Não sou psicóloga, não estudei psicanálise, mas vou arriscar aqui um comentário a partir das minhas reflexões e sensações. Deixar de tomar decisões em que acreditamos por medo de sermos taxadas de chata talvez explicite alguma insegurança em relação a esse amor entre mães e filhos. Será receio de não ser mais o centro afetivo dessa criança? Será carência emocional, uma necessidade de beber na fonte desse afeto filial que parece inesgotável, mas que se consolida também com a demonstração de cuidado e limite, com os embates e desacordos?
“O ‘não quero ser a chata’ muitas vezes encobre o nosso incômodo de ter de se posicionar, brigar, contrariar…”

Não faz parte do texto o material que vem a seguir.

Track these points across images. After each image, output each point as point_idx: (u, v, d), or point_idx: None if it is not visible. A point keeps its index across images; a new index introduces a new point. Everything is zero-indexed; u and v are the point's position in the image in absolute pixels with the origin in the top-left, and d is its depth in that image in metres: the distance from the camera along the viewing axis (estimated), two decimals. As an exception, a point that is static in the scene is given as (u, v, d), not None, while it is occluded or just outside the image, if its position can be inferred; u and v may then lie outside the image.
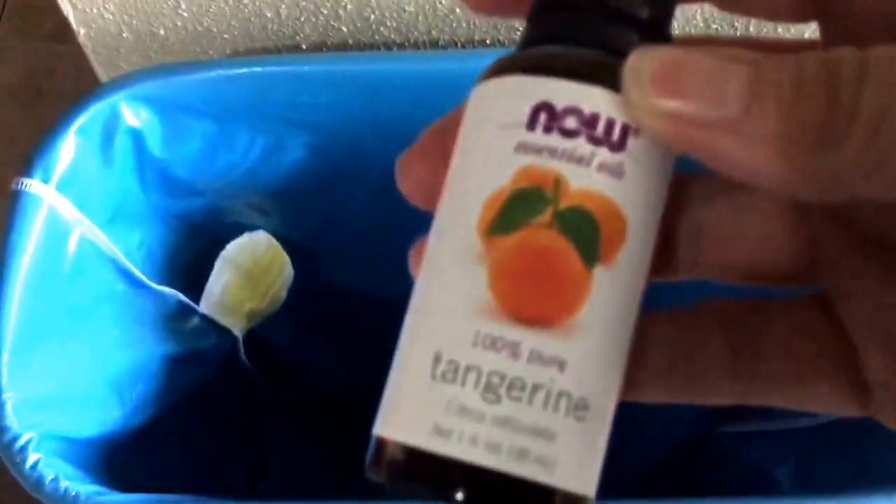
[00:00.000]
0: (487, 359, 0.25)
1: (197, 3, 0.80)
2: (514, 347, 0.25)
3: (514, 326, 0.25)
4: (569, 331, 0.25)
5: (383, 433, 0.26)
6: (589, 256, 0.25)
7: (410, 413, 0.25)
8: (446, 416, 0.25)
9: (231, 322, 0.87)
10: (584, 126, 0.25)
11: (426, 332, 0.26)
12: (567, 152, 0.25)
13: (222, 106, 0.77)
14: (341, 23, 0.83)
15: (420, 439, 0.25)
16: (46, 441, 0.64)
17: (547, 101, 0.25)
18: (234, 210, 0.87)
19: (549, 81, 0.25)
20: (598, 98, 0.25)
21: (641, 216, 0.26)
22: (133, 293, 0.79)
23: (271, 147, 0.81)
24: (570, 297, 0.25)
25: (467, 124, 0.27)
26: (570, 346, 0.25)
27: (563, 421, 0.25)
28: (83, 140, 0.72)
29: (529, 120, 0.25)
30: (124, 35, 0.84)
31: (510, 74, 0.26)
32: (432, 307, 0.26)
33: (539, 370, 0.25)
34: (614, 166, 0.25)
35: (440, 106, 0.78)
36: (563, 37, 0.26)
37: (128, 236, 0.79)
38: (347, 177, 0.84)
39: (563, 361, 0.25)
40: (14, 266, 0.67)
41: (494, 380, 0.25)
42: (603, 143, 0.25)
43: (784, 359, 0.28)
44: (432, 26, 0.83)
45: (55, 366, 0.70)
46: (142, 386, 0.79)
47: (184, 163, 0.80)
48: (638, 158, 0.25)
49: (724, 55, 0.24)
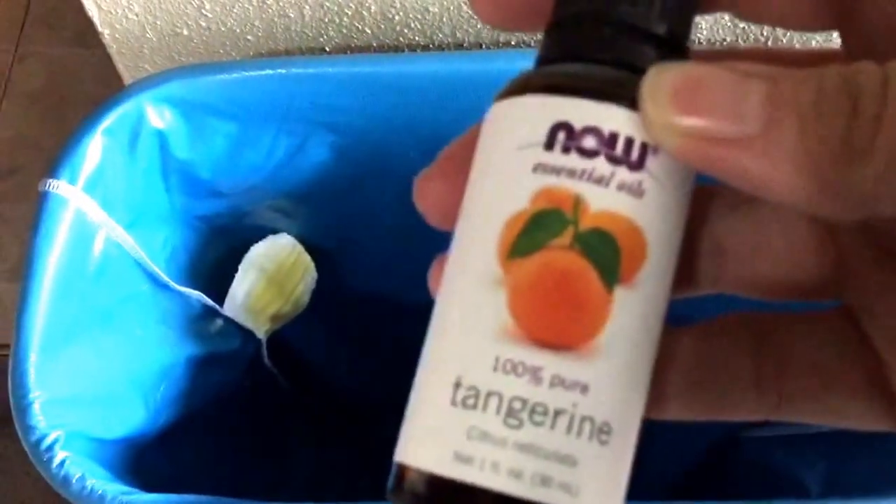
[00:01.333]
0: (508, 384, 0.24)
1: (221, 3, 0.80)
2: (535, 372, 0.24)
3: (535, 351, 0.24)
4: (590, 354, 0.25)
5: (404, 460, 0.26)
6: (609, 278, 0.25)
7: (431, 439, 0.25)
8: (468, 442, 0.24)
9: (255, 325, 0.87)
10: (603, 145, 0.25)
11: (446, 357, 0.26)
12: (586, 172, 0.25)
13: (246, 107, 0.77)
14: (365, 24, 0.83)
15: (442, 466, 0.25)
16: (73, 440, 0.65)
17: (565, 120, 0.25)
18: (258, 212, 0.87)
19: (566, 101, 0.25)
20: (617, 117, 0.25)
21: (662, 235, 0.25)
22: (158, 294, 0.79)
23: (295, 149, 0.81)
24: (591, 319, 0.25)
25: (484, 144, 0.27)
26: (592, 370, 0.24)
27: (587, 446, 0.24)
28: (109, 141, 0.72)
29: (548, 140, 0.25)
30: (148, 35, 0.84)
31: (527, 94, 0.26)
32: (452, 331, 0.26)
33: (561, 395, 0.24)
34: (634, 185, 0.25)
35: (464, 108, 0.78)
36: (580, 55, 0.26)
37: (152, 238, 0.79)
38: (371, 179, 0.84)
39: (586, 385, 0.24)
40: (41, 267, 0.67)
41: (516, 405, 0.24)
42: (622, 162, 0.25)
43: (811, 374, 0.28)
44: (456, 28, 0.83)
45: (82, 366, 0.70)
46: (166, 387, 0.80)
47: (208, 164, 0.80)
48: (657, 177, 0.25)
49: (742, 70, 0.23)
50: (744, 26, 0.79)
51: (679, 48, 0.26)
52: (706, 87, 0.23)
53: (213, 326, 0.86)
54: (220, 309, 0.85)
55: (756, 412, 0.29)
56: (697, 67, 0.24)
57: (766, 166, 0.23)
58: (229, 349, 0.87)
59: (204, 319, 0.85)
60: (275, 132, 0.79)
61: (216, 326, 0.86)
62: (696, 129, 0.23)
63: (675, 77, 0.24)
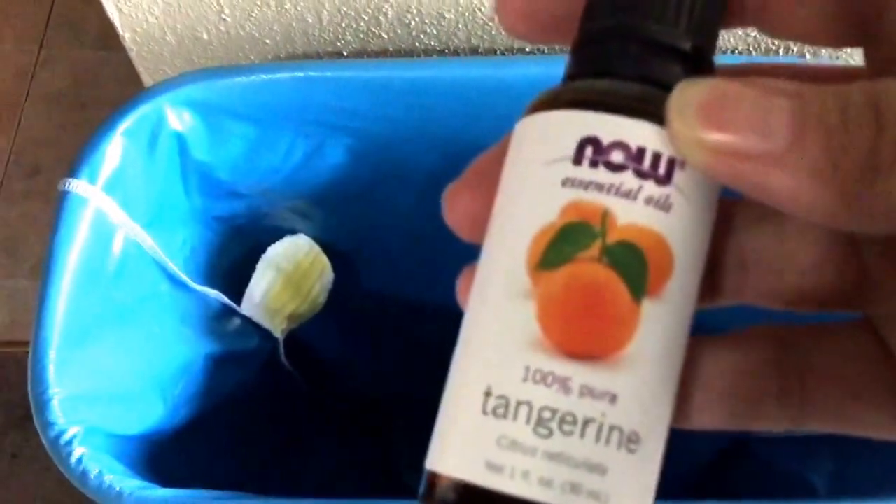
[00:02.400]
0: (538, 394, 0.25)
1: (240, 7, 0.81)
2: (564, 382, 0.25)
3: (564, 361, 0.25)
4: (619, 364, 0.25)
5: (436, 468, 0.26)
6: (637, 290, 0.25)
7: (462, 448, 0.25)
8: (498, 451, 0.25)
9: (272, 324, 0.88)
10: (631, 160, 0.25)
11: (476, 367, 0.26)
12: (614, 187, 0.25)
13: (264, 110, 0.77)
14: (382, 29, 0.83)
15: (472, 475, 0.25)
16: (91, 436, 0.65)
17: (593, 135, 0.25)
18: (275, 213, 0.88)
19: (594, 116, 0.25)
20: (644, 132, 0.25)
21: (688, 248, 0.26)
22: (176, 294, 0.80)
23: (312, 151, 0.81)
24: (619, 330, 0.25)
25: (513, 159, 0.27)
26: (621, 380, 0.25)
27: (615, 454, 0.25)
28: (129, 142, 0.73)
29: (576, 155, 0.25)
30: (168, 39, 0.85)
31: (555, 109, 0.26)
32: (482, 342, 0.26)
33: (590, 404, 0.25)
34: (661, 199, 0.25)
35: (479, 113, 0.78)
36: (608, 71, 0.27)
37: (171, 238, 0.80)
38: (387, 182, 0.84)
39: (614, 395, 0.25)
40: (60, 265, 0.68)
41: (546, 415, 0.25)
42: (649, 176, 0.25)
43: (834, 385, 0.28)
44: (472, 34, 0.83)
45: (100, 363, 0.71)
46: (184, 384, 0.80)
47: (226, 166, 0.80)
48: (684, 191, 0.25)
49: (769, 87, 0.24)
50: (755, 35, 0.79)
51: (704, 63, 0.27)
52: (733, 102, 0.23)
53: (231, 325, 0.86)
54: (237, 308, 0.85)
55: (779, 423, 0.29)
56: (724, 83, 0.24)
57: (792, 181, 0.23)
58: (246, 348, 0.88)
59: (222, 318, 0.85)
60: (292, 135, 0.80)
61: (234, 325, 0.87)
62: (722, 144, 0.23)
63: (702, 93, 0.24)
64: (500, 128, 0.28)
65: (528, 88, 0.70)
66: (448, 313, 0.29)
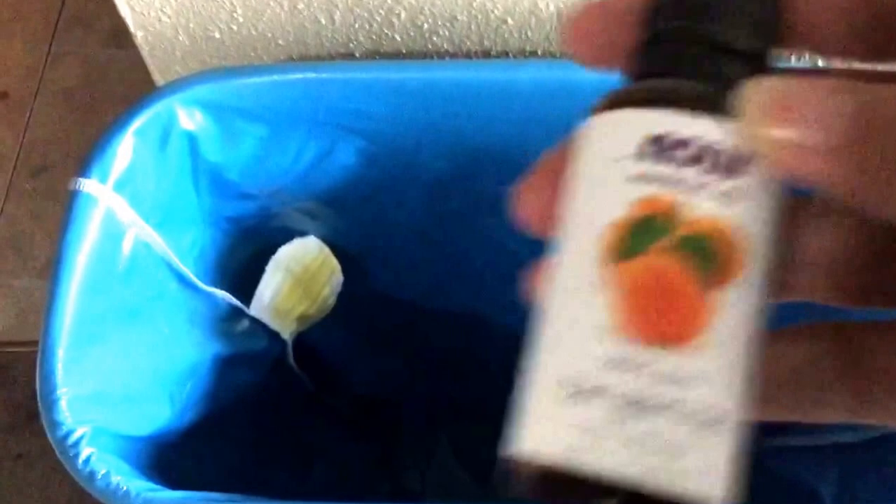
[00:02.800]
0: (615, 380, 0.26)
1: (252, 7, 0.81)
2: (640, 368, 0.26)
3: (639, 348, 0.26)
4: (693, 350, 0.26)
5: (518, 454, 0.27)
6: (709, 279, 0.26)
7: (543, 434, 0.26)
8: (578, 435, 0.26)
9: (280, 326, 0.88)
10: (699, 156, 0.26)
11: (554, 356, 0.27)
12: (683, 181, 0.26)
13: (276, 111, 0.77)
14: (394, 31, 0.83)
15: (554, 459, 0.26)
16: (99, 436, 0.65)
17: (661, 132, 0.26)
18: (285, 214, 0.87)
19: (662, 114, 0.26)
20: (711, 128, 0.26)
21: (756, 240, 0.26)
22: (185, 294, 0.80)
23: (323, 152, 0.81)
24: (690, 318, 0.26)
25: (581, 156, 0.28)
26: (696, 365, 0.26)
27: (694, 437, 0.26)
28: (140, 142, 0.73)
29: (645, 151, 0.26)
30: (180, 38, 0.85)
31: (623, 108, 0.27)
32: (559, 331, 0.27)
33: (666, 389, 0.25)
34: (728, 193, 0.26)
35: (491, 115, 0.78)
36: (673, 71, 0.28)
37: (180, 238, 0.80)
38: (398, 184, 0.84)
39: (689, 380, 0.26)
40: (70, 264, 0.68)
41: (624, 400, 0.25)
42: (717, 171, 0.26)
43: (892, 379, 0.29)
44: (484, 36, 0.83)
45: (109, 363, 0.71)
46: (192, 385, 0.80)
47: (236, 166, 0.80)
48: (750, 185, 0.26)
49: (834, 84, 0.24)
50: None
51: (764, 63, 0.28)
52: (799, 100, 0.24)
53: (240, 326, 0.86)
54: (246, 309, 0.85)
55: (841, 414, 0.29)
56: (791, 81, 0.24)
57: (856, 177, 0.23)
58: (255, 349, 0.88)
59: (230, 319, 0.85)
60: (303, 136, 0.80)
61: (242, 327, 0.87)
62: (789, 140, 0.24)
63: (771, 91, 0.25)
64: (511, 131, 0.28)
65: (540, 91, 0.70)
66: (456, 316, 0.29)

Segue o fio comigo: nos intitular de chatas é perpetuar uma mentira injusta, mas pode ser também desviar de responsabilidades. O “não quero ser a chata” muitas vezes encobre o nosso incômodo de ter de se posicionar, brigar, contrariar… Ou seja, para não discordar dos filhos, ficamos em cima do muro em nome do “sou a mãe legal”. Já pensou sobre isso?
Essa depreciação esconde também um contexto indiscutível: não somos chatas, estamos sobrecarregadas. Talvez se as mulheres pudessem dividir mais as responsabilidades, as resoluções, os afazeres, elas não se sentiriam tão exaustas. Temos um nome para isso: fadiga de decidir.

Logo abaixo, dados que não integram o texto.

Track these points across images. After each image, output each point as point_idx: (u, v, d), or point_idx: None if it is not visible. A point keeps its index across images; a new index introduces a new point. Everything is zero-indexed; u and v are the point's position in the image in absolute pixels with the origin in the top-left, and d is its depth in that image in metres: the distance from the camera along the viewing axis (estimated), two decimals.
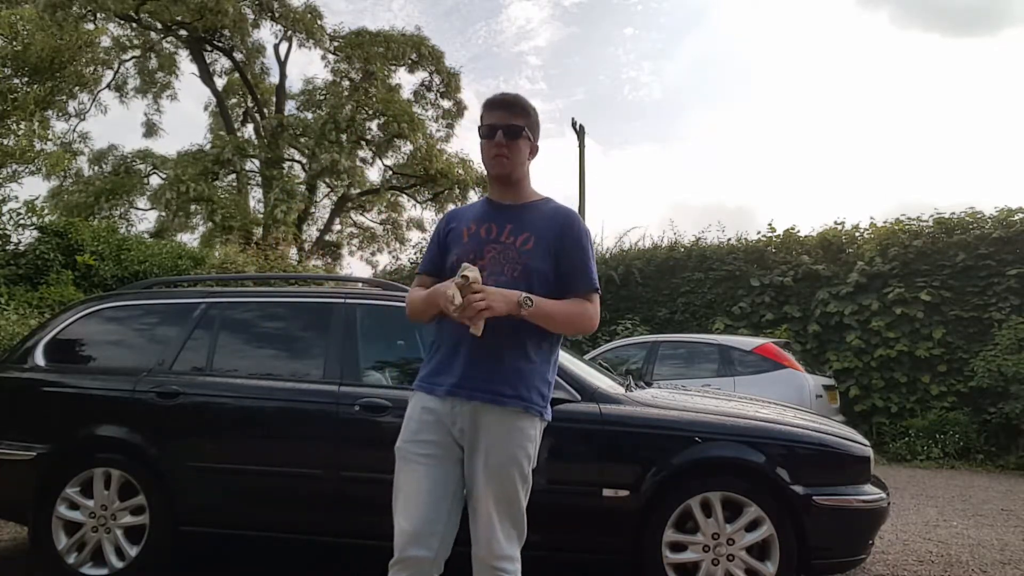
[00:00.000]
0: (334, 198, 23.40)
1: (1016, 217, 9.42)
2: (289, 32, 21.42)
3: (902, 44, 55.54)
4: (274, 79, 23.05)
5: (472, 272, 1.83)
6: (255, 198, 22.25)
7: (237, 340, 3.72)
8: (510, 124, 2.00)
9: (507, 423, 1.92)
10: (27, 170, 10.54)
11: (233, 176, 21.97)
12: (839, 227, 10.98)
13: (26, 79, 10.20)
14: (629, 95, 51.18)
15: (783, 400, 4.89)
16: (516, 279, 1.95)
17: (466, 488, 1.95)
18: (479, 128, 2.05)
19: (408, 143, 21.36)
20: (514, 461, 1.91)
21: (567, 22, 45.48)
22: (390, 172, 22.67)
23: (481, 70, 46.65)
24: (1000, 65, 55.78)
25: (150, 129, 22.82)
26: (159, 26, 20.23)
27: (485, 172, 2.10)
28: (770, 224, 11.62)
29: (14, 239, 9.12)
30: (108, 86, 20.55)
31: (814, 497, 3.03)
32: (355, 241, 25.61)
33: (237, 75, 22.24)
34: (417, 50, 21.67)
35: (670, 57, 52.81)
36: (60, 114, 17.23)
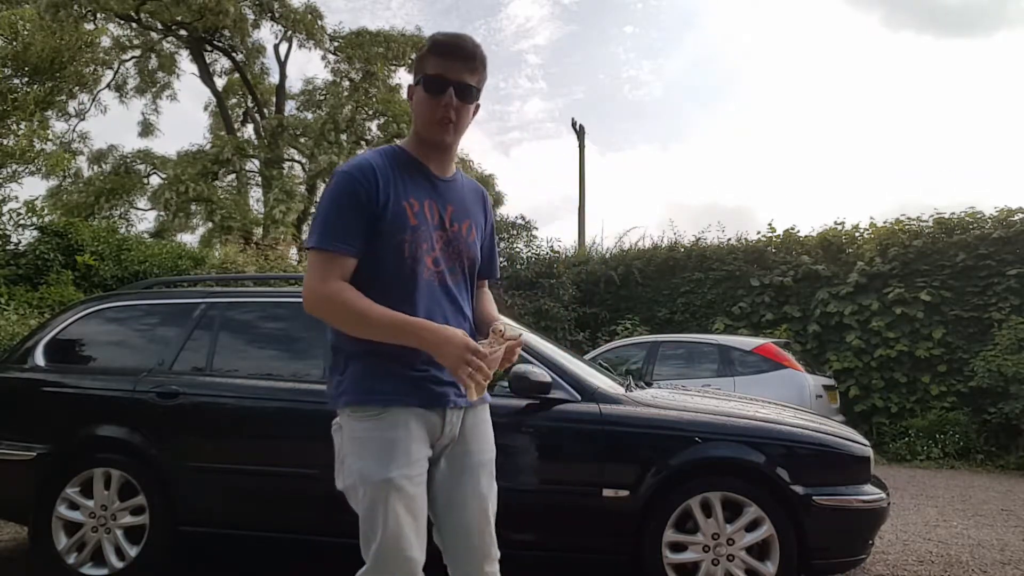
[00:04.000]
0: None
1: (1016, 217, 9.41)
2: (289, 32, 21.46)
3: (897, 45, 55.54)
4: (274, 79, 23.14)
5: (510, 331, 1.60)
6: (255, 198, 22.31)
7: (237, 340, 3.71)
8: (465, 83, 1.59)
9: (487, 417, 1.79)
10: (27, 170, 10.56)
11: (233, 176, 22.01)
12: (839, 227, 10.96)
13: (26, 79, 10.22)
14: (629, 94, 51.18)
15: (783, 400, 4.89)
16: (467, 275, 1.73)
17: (444, 500, 1.71)
18: (421, 76, 1.61)
19: None
20: (494, 452, 1.79)
21: (567, 20, 45.45)
22: None
23: None
24: (997, 66, 55.83)
25: (146, 129, 22.86)
26: (159, 26, 20.26)
27: (421, 130, 1.66)
28: (770, 224, 11.60)
29: (14, 239, 9.15)
30: (108, 86, 20.60)
31: (814, 497, 3.04)
32: None
33: (237, 75, 22.27)
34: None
35: (669, 56, 52.81)
36: (60, 114, 17.25)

Proponho que a gente mude essa narrativa. Que a gente deixe de lado essa autodepreciação, que sejamos mais gentis com nós mesmos. Não somos chatas. Como escreveu bell hooks em seu livro Tudo Sobre o Amor: “Abraçar uma ética amorosa significa abraçar todas as dimensões do amor – cuidado, compromisso, confiança, responsabilidade, respeito e conhecimento – em nosso cotidiano”. Então, quando achar que está sendo chata, peça ajuda, divida a carga e lembre-se que você está “apenas” desempenhando seu papel.